Michal Kubecek <mkubecek@suse.cz> writes:

> On Wed, Jun 25, 2014 at 06:17:08PM -0700, Eric W. Biederman wrote:
>> Cong Wang <xiyou.wangcong@gmail.com> writes:
>> 
>> > On Wed, Jun 25, 2014 at 5:04 PM, Eric W. Biederman
>> > <ebiederm@xmission.com> wrote:
>> 
>> >> The only thing I see that you can gain by this work is getting around
>> >> global limits on neighbor table size.  Something that I think is most
>> >> unwise.
>> >
>> > Yes, this is one the benefits.
>> 
>> I disagree that removing a global DOS prevention check is a benefit.
>
> Network namespaces are often used for e.g. LXC containers. In such case,
> it would IMHO make sense if reaching the limits in one container didn't
> affect other containers or the host system.

I agree it would be good if one network namespace could not DOS
another.   It has even happened once or twice.  Probably the most
siginificant ways is when people create lots of network namespaces
(think 100s) and with just one or two neighbour tables per network
namespace exhaust the global neighbour limit.

However even in that case we don't want to remove the global limit and
allow ways to DOS the host that are not possible today.

I think there is some real potential in improving the neighbour cache.
We can DOS a system that is plugged into two networks by having an arp
flood of say 10,000 hosts on one interface that makes the other
interface useless.

Anyone who cares about ipv6 probably also wants to take a good hard look
at the neighbour table.  One documented attack on an ipv6 router is to
try to talk to each host in a /64 in turn.  To avoid that class of
problem ipv4 subnets are typically kept small, and that isn't a
realistic option in ipv6 for anyting except point to point links.

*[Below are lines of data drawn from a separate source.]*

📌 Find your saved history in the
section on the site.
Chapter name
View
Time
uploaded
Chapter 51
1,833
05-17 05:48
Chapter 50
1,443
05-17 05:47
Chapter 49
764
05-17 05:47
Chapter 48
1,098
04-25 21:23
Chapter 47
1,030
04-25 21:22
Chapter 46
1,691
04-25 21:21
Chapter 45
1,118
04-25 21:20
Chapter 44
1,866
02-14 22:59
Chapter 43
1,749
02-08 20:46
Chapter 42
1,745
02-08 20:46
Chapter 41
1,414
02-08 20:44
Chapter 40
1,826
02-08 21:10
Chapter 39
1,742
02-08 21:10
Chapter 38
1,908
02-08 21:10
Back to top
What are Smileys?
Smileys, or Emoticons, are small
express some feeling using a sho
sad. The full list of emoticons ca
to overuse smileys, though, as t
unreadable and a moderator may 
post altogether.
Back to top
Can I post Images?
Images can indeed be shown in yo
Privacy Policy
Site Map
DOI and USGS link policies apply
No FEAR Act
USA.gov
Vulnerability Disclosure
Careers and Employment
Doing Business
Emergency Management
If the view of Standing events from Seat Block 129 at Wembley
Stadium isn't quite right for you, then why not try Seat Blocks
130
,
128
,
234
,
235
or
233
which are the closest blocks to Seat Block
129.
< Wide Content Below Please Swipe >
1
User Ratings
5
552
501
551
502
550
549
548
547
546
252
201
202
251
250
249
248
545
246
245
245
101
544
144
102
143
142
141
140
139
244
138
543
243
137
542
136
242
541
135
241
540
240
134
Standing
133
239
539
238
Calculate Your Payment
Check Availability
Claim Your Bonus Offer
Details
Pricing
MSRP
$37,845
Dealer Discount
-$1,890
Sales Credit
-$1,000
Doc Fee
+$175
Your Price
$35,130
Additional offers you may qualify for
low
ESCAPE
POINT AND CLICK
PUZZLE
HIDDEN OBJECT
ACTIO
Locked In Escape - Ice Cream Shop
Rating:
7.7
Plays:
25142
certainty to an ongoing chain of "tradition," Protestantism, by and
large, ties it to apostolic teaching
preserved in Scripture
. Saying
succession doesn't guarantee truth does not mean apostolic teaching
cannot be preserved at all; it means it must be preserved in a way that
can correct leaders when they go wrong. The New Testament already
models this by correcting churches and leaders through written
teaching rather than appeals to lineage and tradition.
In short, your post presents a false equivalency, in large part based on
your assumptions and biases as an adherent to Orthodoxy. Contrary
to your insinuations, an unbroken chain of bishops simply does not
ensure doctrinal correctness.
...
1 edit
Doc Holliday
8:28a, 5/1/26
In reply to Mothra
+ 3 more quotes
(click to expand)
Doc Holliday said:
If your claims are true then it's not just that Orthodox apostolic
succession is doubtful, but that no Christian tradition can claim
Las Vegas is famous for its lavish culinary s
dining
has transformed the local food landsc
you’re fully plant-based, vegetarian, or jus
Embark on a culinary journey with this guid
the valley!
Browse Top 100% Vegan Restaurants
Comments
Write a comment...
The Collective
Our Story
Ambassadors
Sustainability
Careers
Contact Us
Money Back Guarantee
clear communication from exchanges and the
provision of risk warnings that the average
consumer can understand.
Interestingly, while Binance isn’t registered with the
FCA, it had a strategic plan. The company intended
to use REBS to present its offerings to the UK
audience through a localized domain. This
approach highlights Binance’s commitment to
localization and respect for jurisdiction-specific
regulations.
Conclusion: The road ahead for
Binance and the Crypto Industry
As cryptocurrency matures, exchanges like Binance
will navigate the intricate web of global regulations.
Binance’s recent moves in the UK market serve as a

Which means there is a lot of room too improve how the neighbour table
behaves in a meaningful way.  I would be very happy to review patches
that make the neighbour cache better for everyone.  Figuring out how
to cleanly remove a lock sounds like one way.  Figuring out how to shape
the data structures and the limits so that a system stays performant and
is resistant to DOS attacks when a machine is connected to lots of
networks is another way.

Eric